FCRS recognizes that a sustained effort is needed and that much can be gained from collective efforts. We are embarking on a second phase of the initiative with a fundraising goal of $1.5 million. The Irene E. and George A. Davis Foundation and the Community Foundation of Western Massachusetts have also pledged an additional $150K to match new or increased pledges to FCRS. Proposals are currently pending with several other FCRS members for their continued participation, and FCRS is now determining specific strategic goals and desired outcomes for the second phase. We will continue to refine the collaborative model in order to develop best practices for the future.

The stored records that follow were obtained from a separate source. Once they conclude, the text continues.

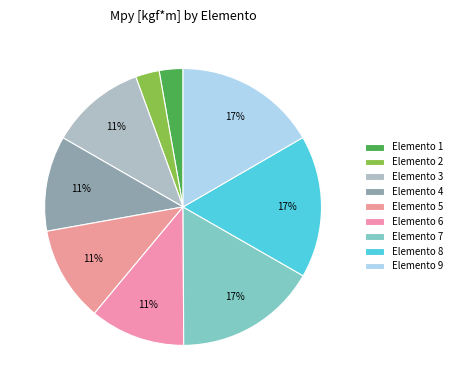

To the nearest percent, what is the difference between the largest and smallest slice percentages?

14%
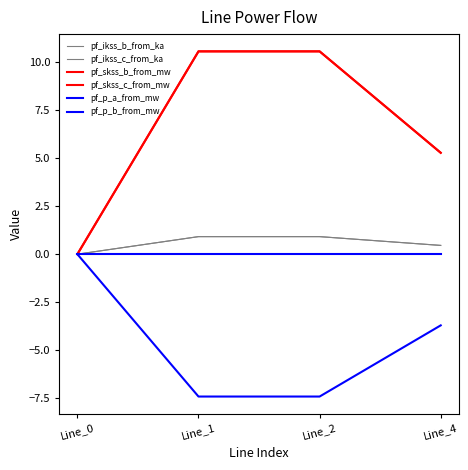

Is it true that pf_p_a_from_mw equals 0.0 at Line_1?

False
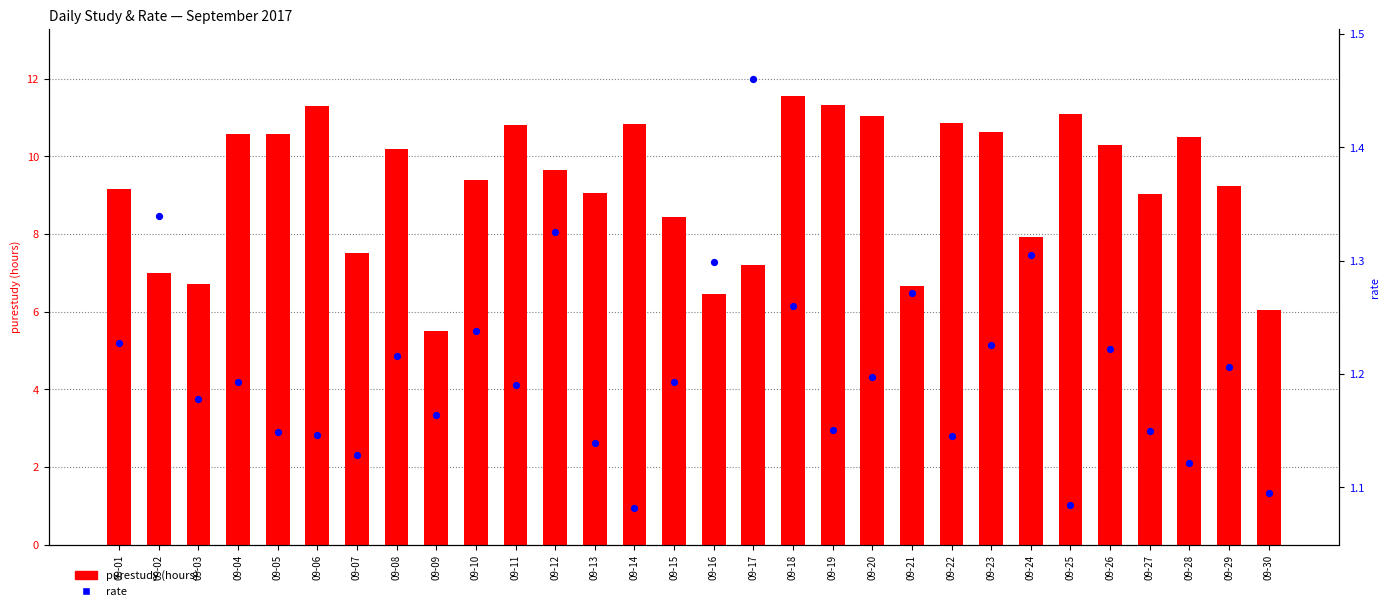

Which series reaches the maximum Y coordinate?

purestudy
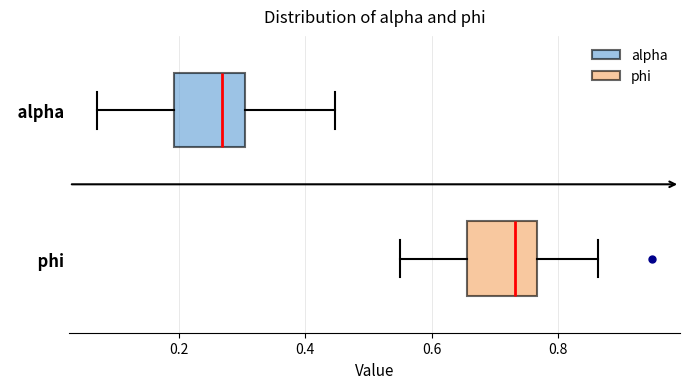

Which box has the furthest to the right median line?

phi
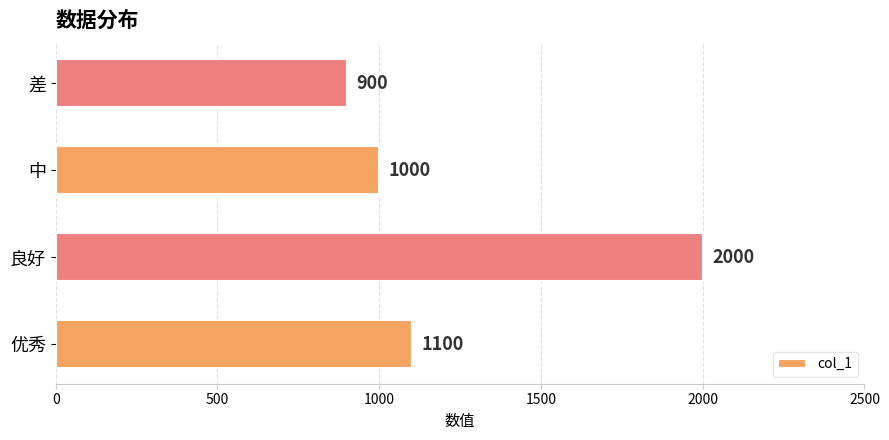

How many categories are shown in the chart?

4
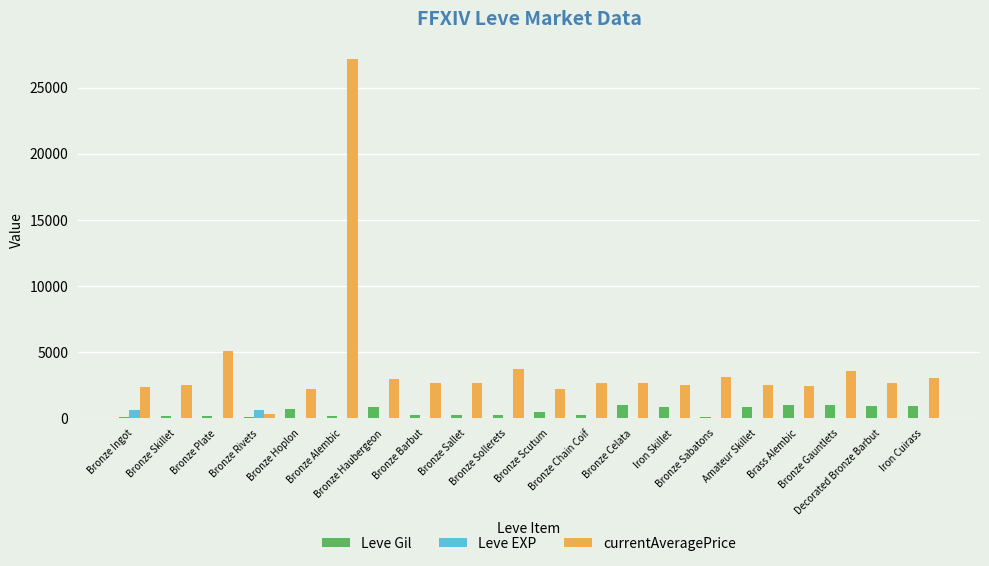

What is the difference between the Leve Gil values at Iron Cuirass and Bronze Haubergeon?

70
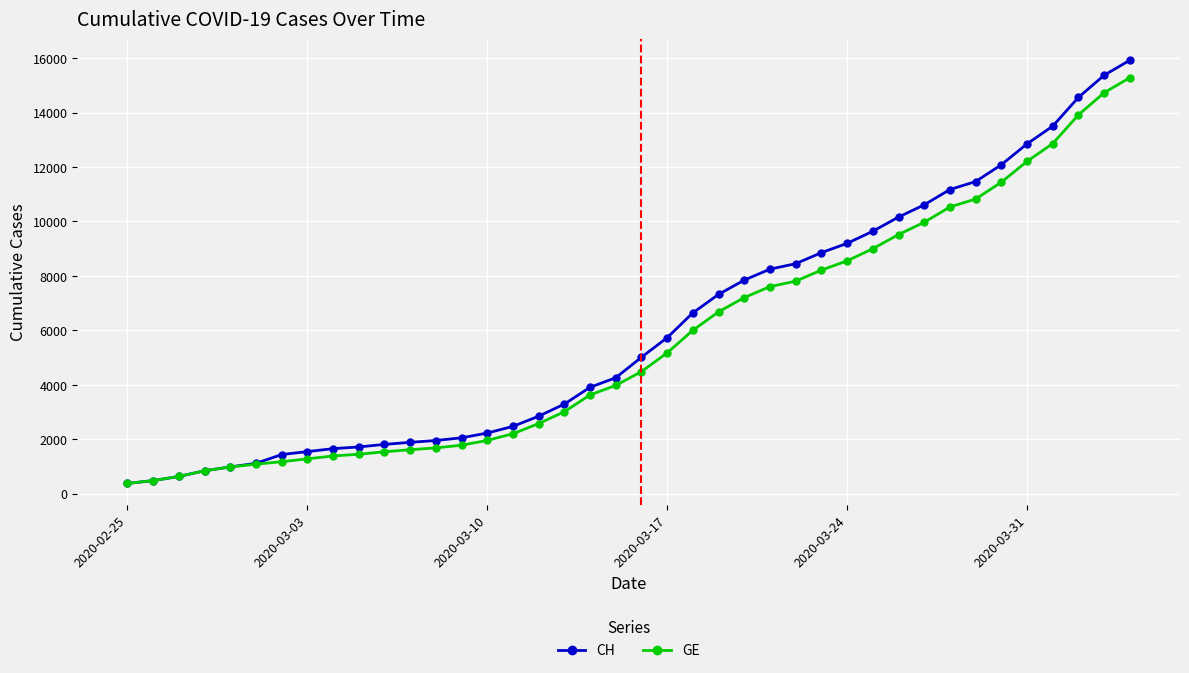

Does the chart have visible grid lines?

Yes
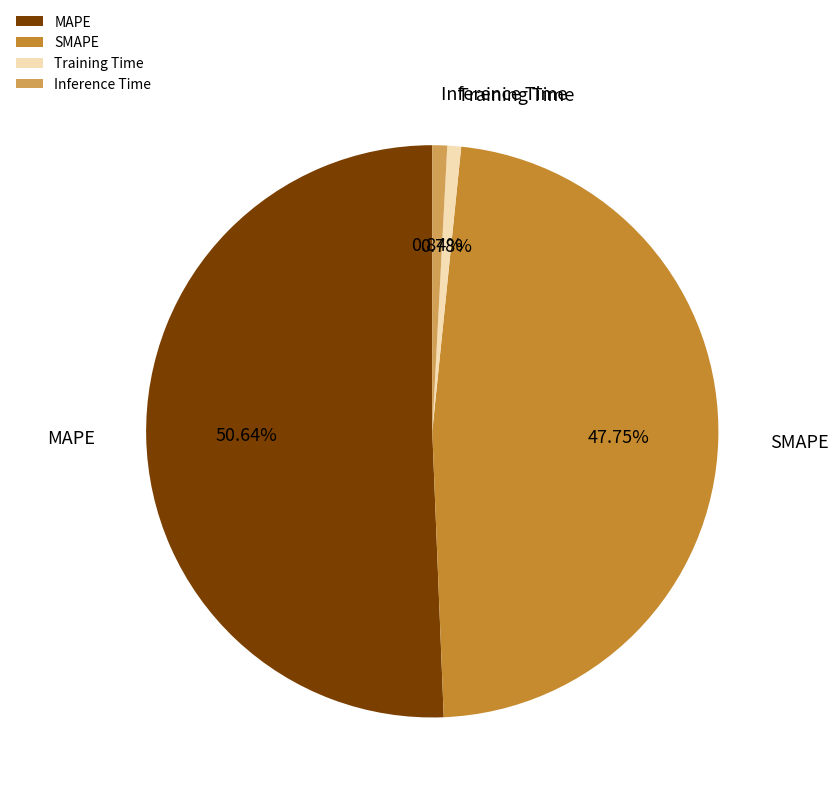

True or false: Inference Time accounts for 1% of the total.

True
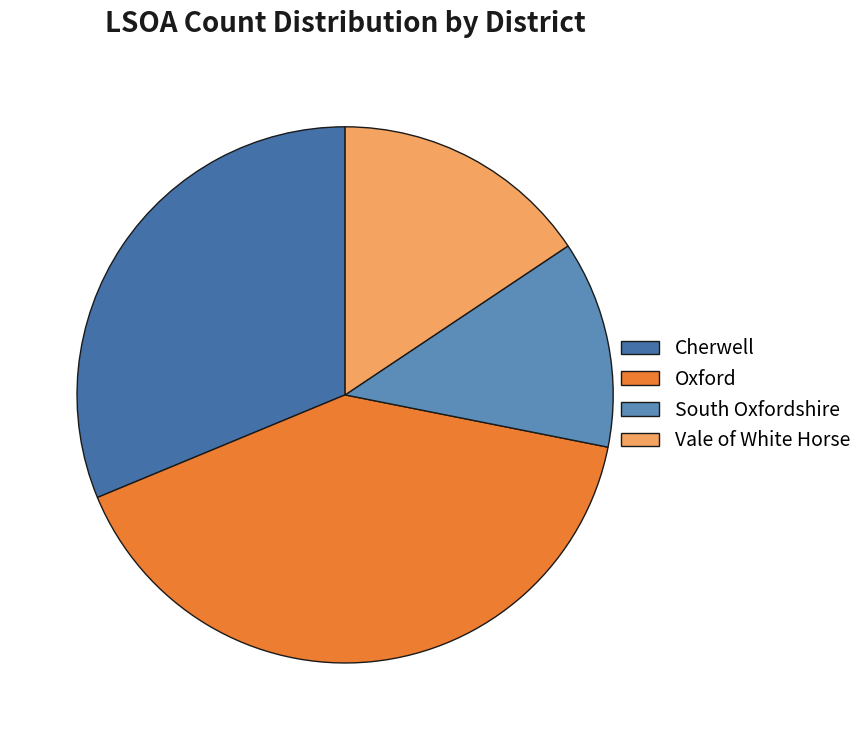

How many segments does this pie chart have?

4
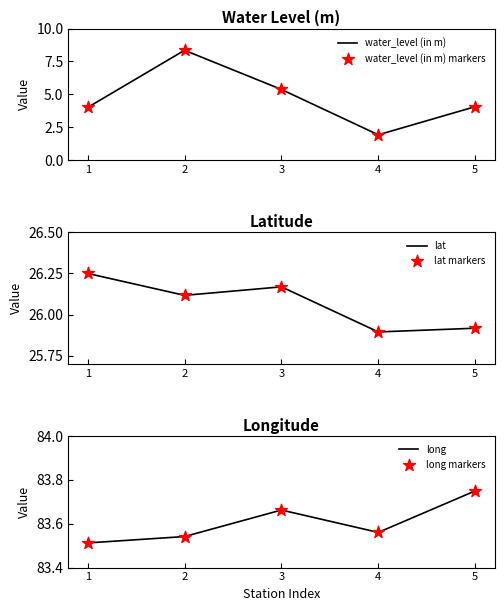

Is the value of long at 1 greater than the value of water_level (in m) markers at 4?

Yes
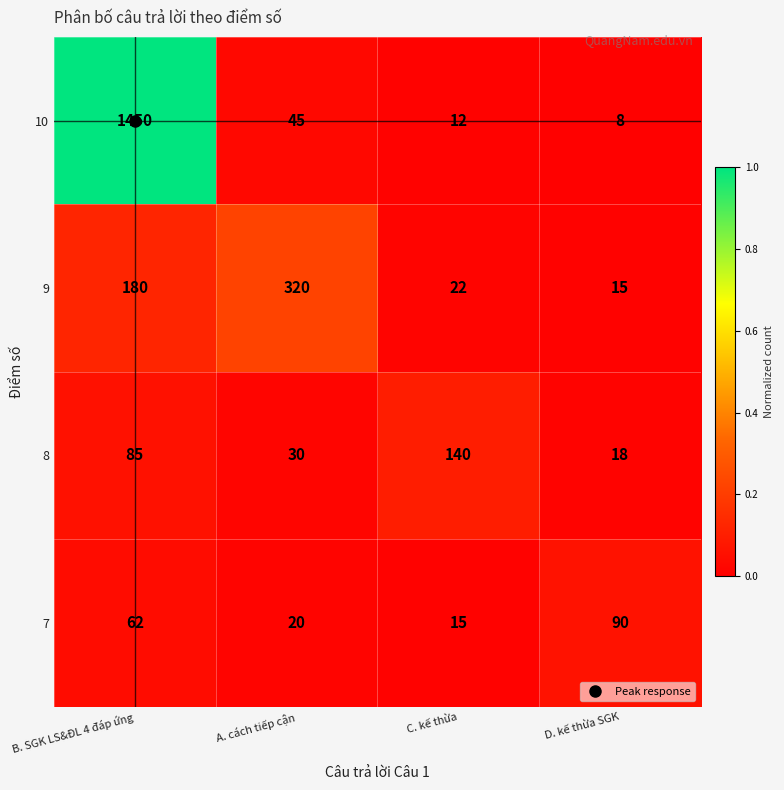

What is the difference between the maximum and minimum values in the 10 series?

1442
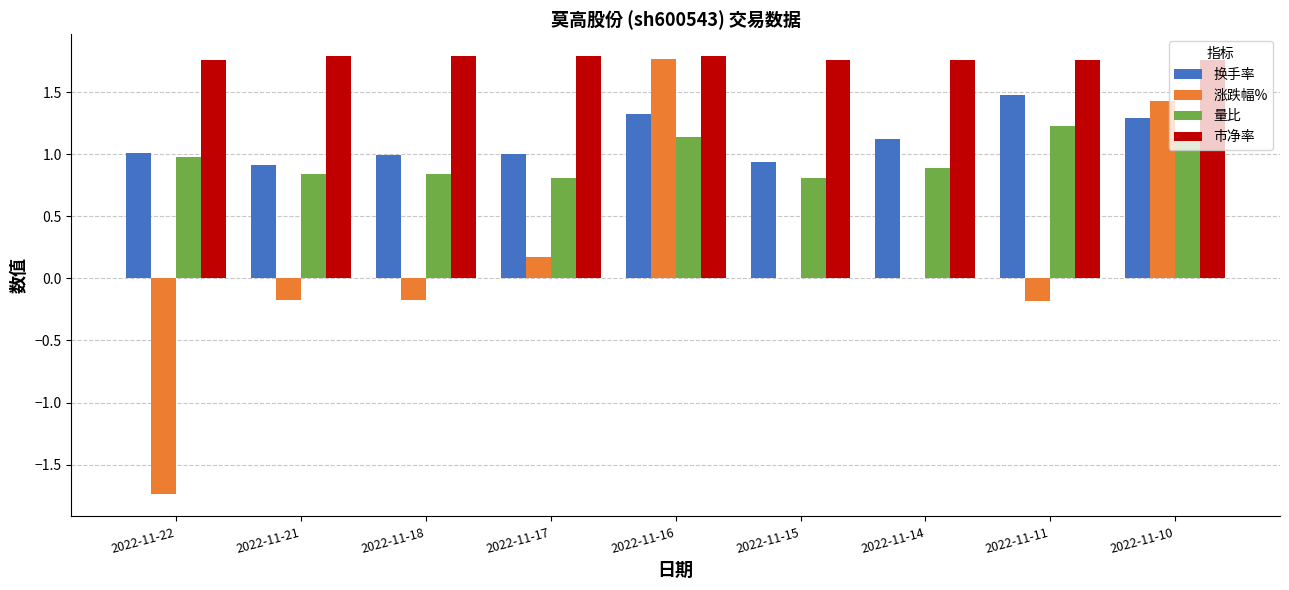

Between 2022-11-18 and 2022-11-11, which series saw the biggest shift?

换手率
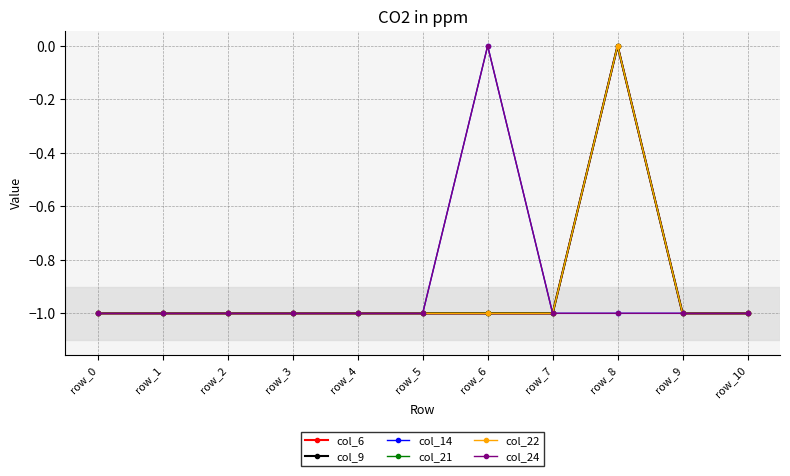

Between row_0 and row_2, which series saw the biggest shift?

col_6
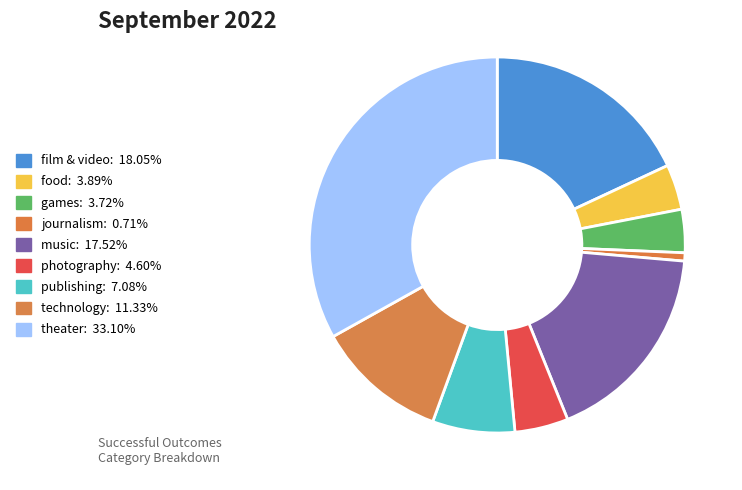

To the nearest percent, what is the difference between the largest and smallest slice percentages?

32%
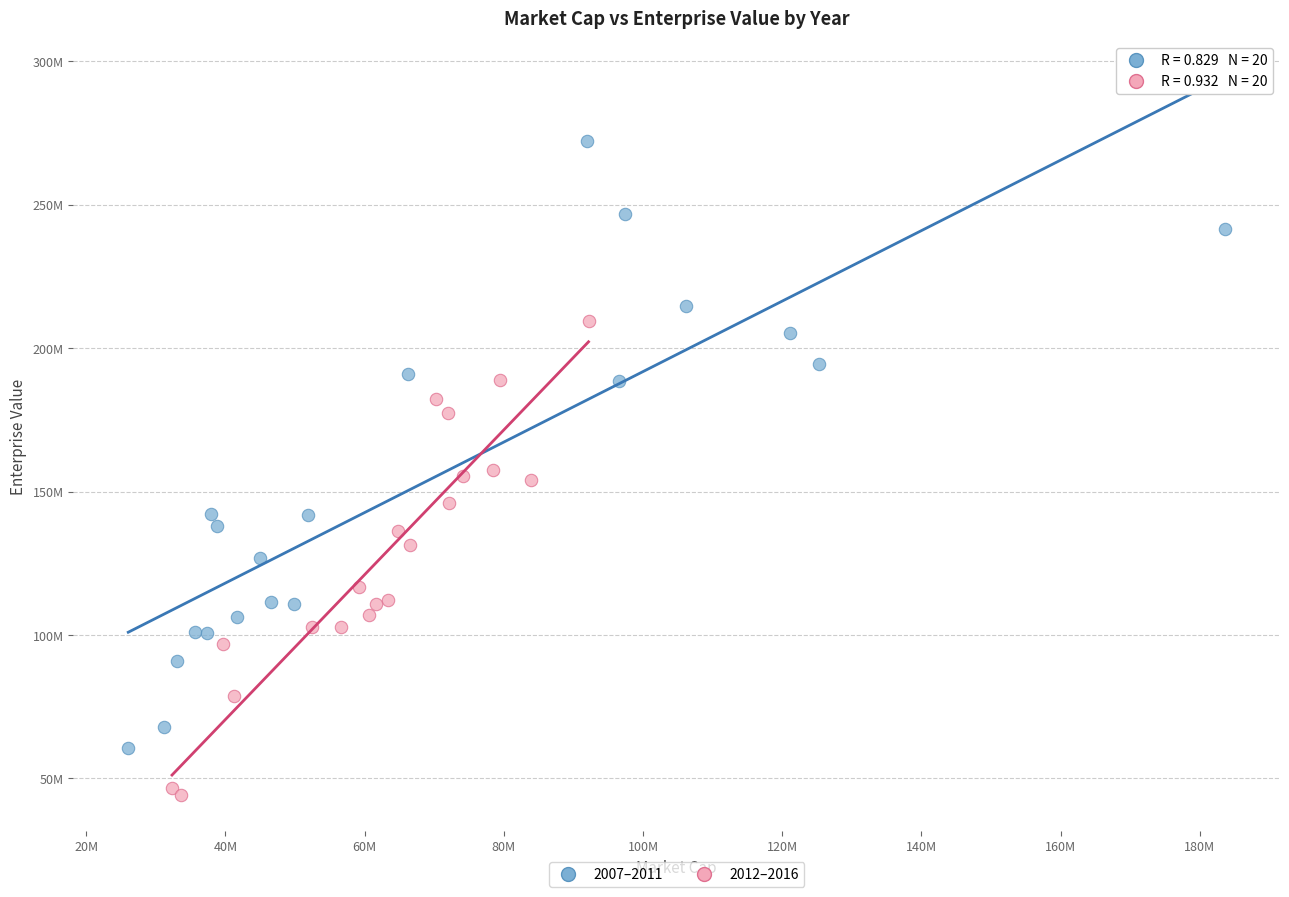

Which series reaches the maximum Y coordinate?

2007–2011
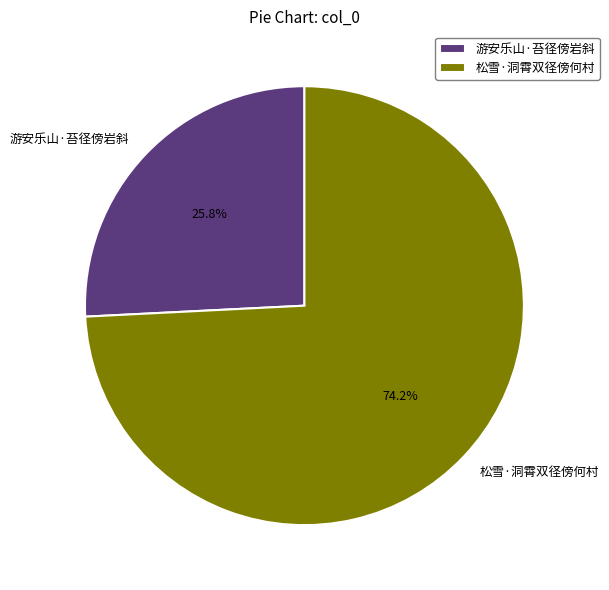

How many segments does this pie chart have?

2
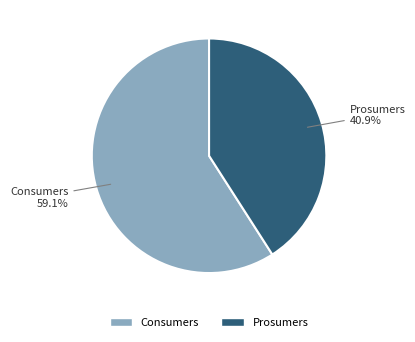

How much of the chart is everything except Consumers?

40.9%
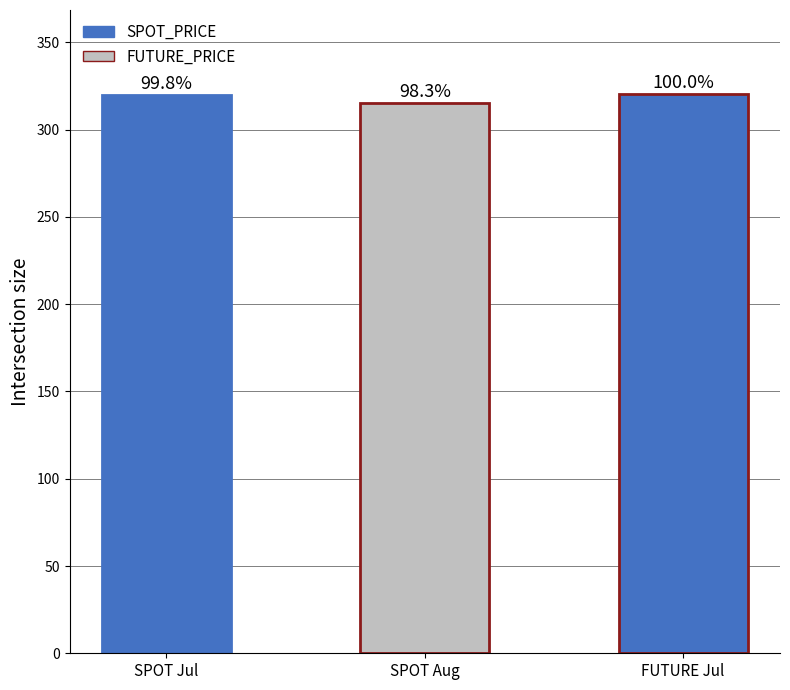

Is it true that SPOT_PRICE equals 527.9 at 2017-07-31?

False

1. National Early Literacy Panel. (2008). Developing early literacy: Report of the National Early Literacy Panel. Washington, DC: National Institute for Literacy. [original source: Fletcher, J. M., & Lyon, G. R. (1998). Reading: A research-based approach. In W. M. Evers (Ed.), What’s gone wrong in America’s classrooms (49–90). Stanford, CA: Hoover Institution Press.]
2. Grunewald, R and Rolnick, A. (March 2003). “Early Childhood Development: Economic Development with a High Public Return” Fedgazette. Federal Reserve Bank of Minneapolis.